A Numerical Study of Combining RBF Interpolation and Finite Differences to Approximate Differential Operators
Adrijan Rogan, Andrej Kolar-Požun, Gregor Kosec
TL;DR
This paper compares two RBF-based operator-approximation strategies on a 2D Poisson problem: the standard RBF-FD and a hybrid method that uses RBF interpolation to realize virtual FD stencils. By varying monomial augmentation degree $m$ and virtual-stencil spacing $\delta=\sigma h$ across five-point and nine-point stencils, the study reveals regimes where the hybrid approach can outperform RBF-FD, particularly near the optimal $\sigma$ when $m$ is modest, albeit with higher computational cost.

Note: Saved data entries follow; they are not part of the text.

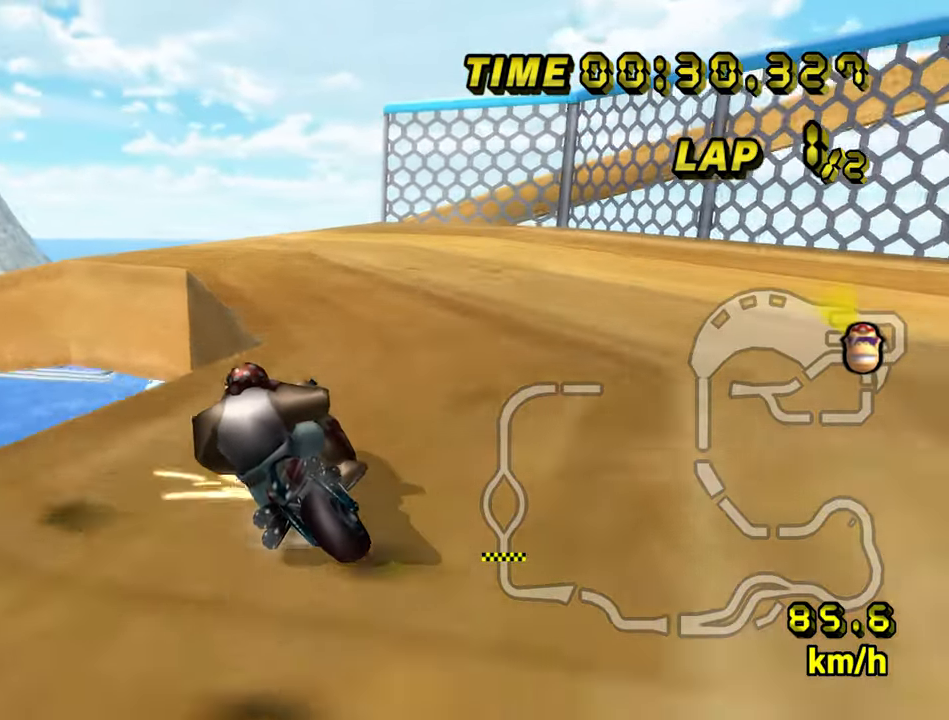
{"dt_ms": 500, "buttons": ["A", "R1"], "left_stick": "left"}
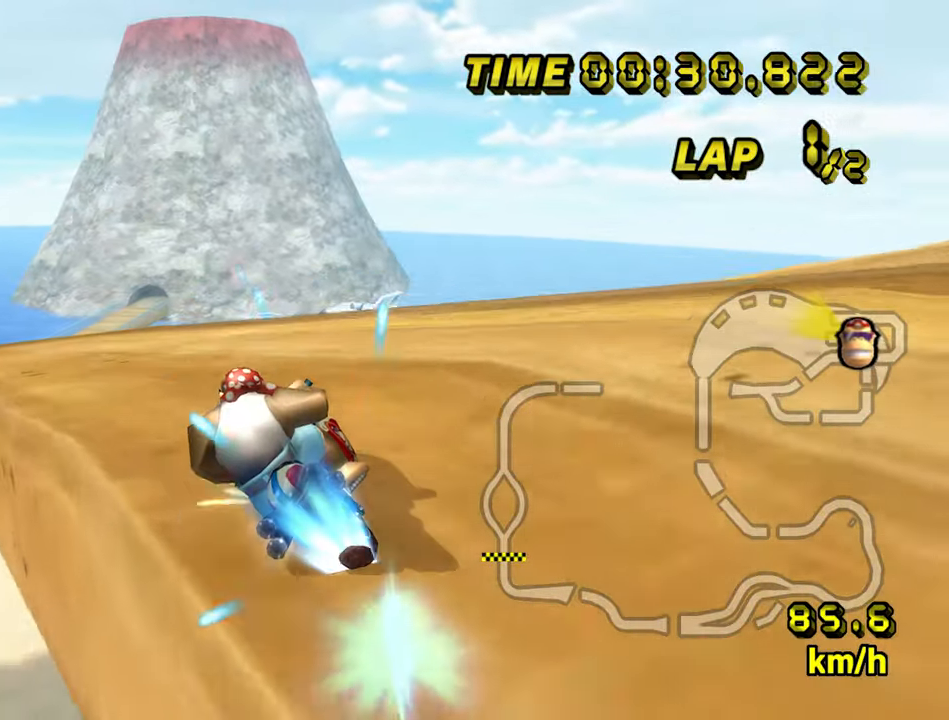
{"dt_ms": 500, "buttons": ["A"], "left_stick": "left", "events": [[233, "R1", "up"]]}
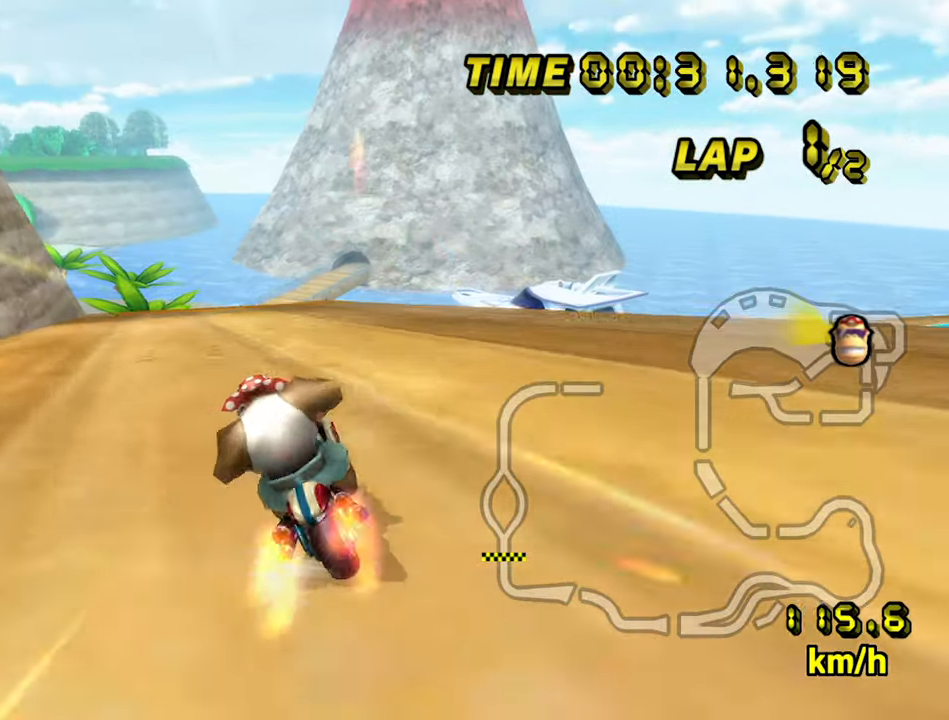
{"dt_ms": 500, "buttons": ["A"], "left_stick": "center", "events": [[100, "left_stick", "center"]]}
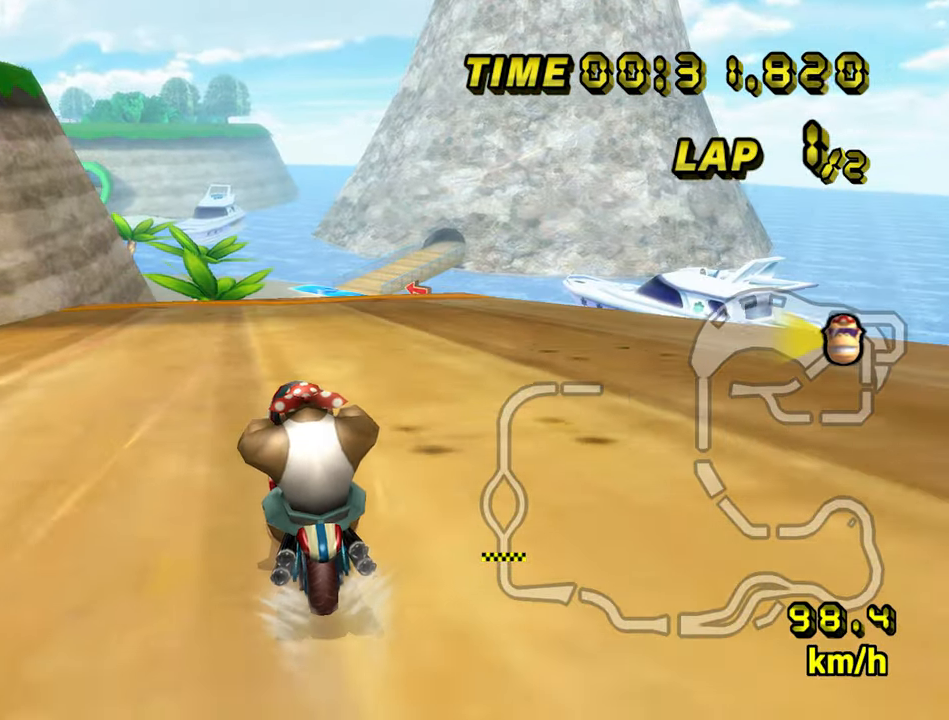
{"dt_ms": 500, "buttons": ["A"], "left_stick": "center", "events": []}
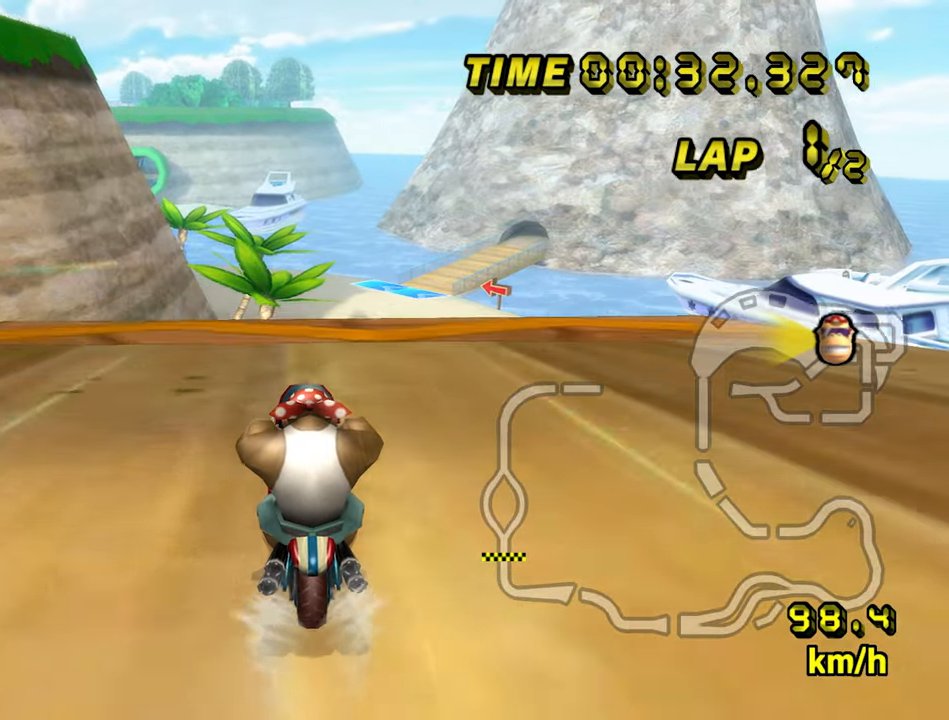
{"dt_ms": 500, "buttons": ["A"], "left_stick": "center", "events": []}
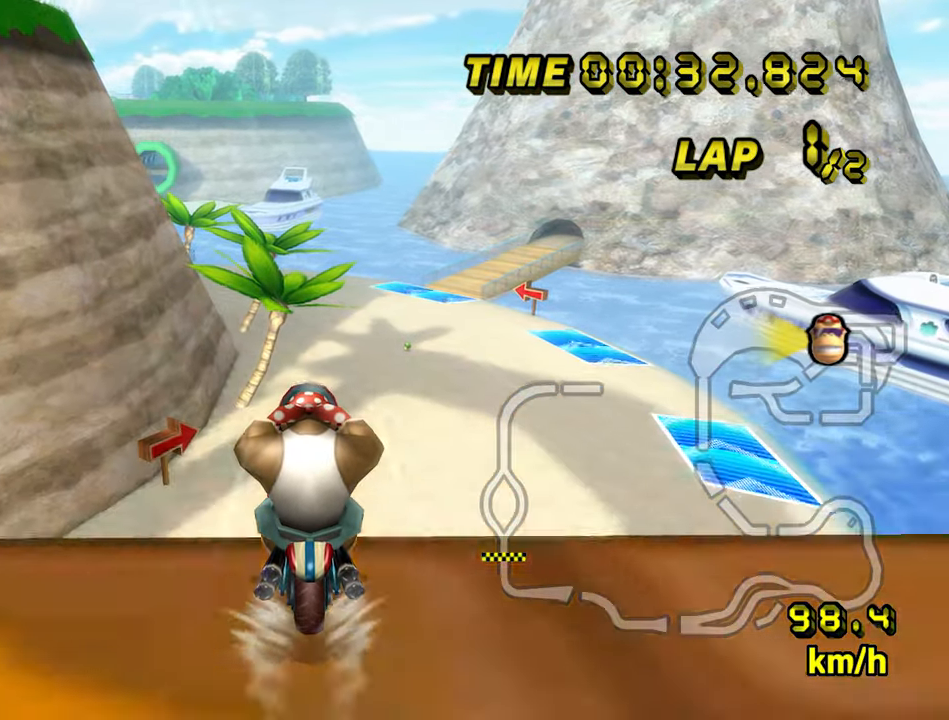
{"dt_ms": 500, "buttons": ["A"], "left_stick": "up", "events": [[100, "left_stick", "up"]]}
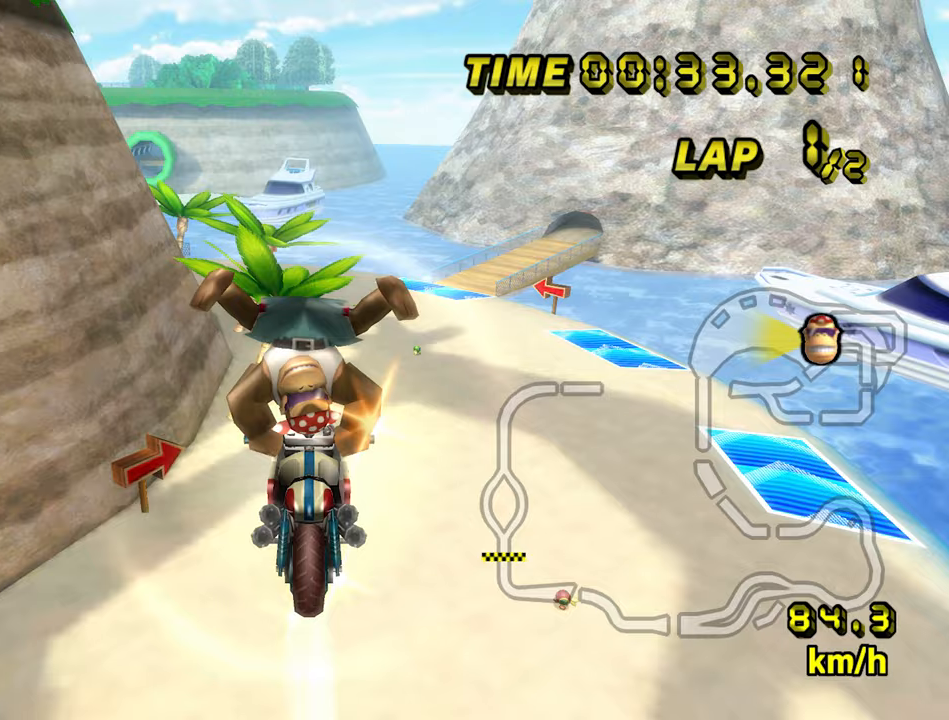
{"dt_ms": 500, "buttons": ["A"], "left_stick": "up", "events": []}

The results highlight that tuning $\sigma$ and $m$ is crucial for maximizing accuracy, and that higher-order RBF-FD generally dominates the hybrid method for large $m$, while the hybrid shines at specific parameter settings for lower $m$. The work underscores the potential of hybrid meshless-FD schemes for adapting existing FD stencils to irregular node layouts, with practical implications for complex geometries and problem-specific discretizations.
Abstract
This paper focuses on RBF-based meshless methods for approximating differential operators, one of the most popular being RBF-FD. Recently, a hybrid approach was introduced that combines RBF interpolation and traditional finite difference stencils. We compare the accuracy of this method and RBF-FD on a two-dimensional Poisson problem for standard five-point and nine-point stencils and different method parameters.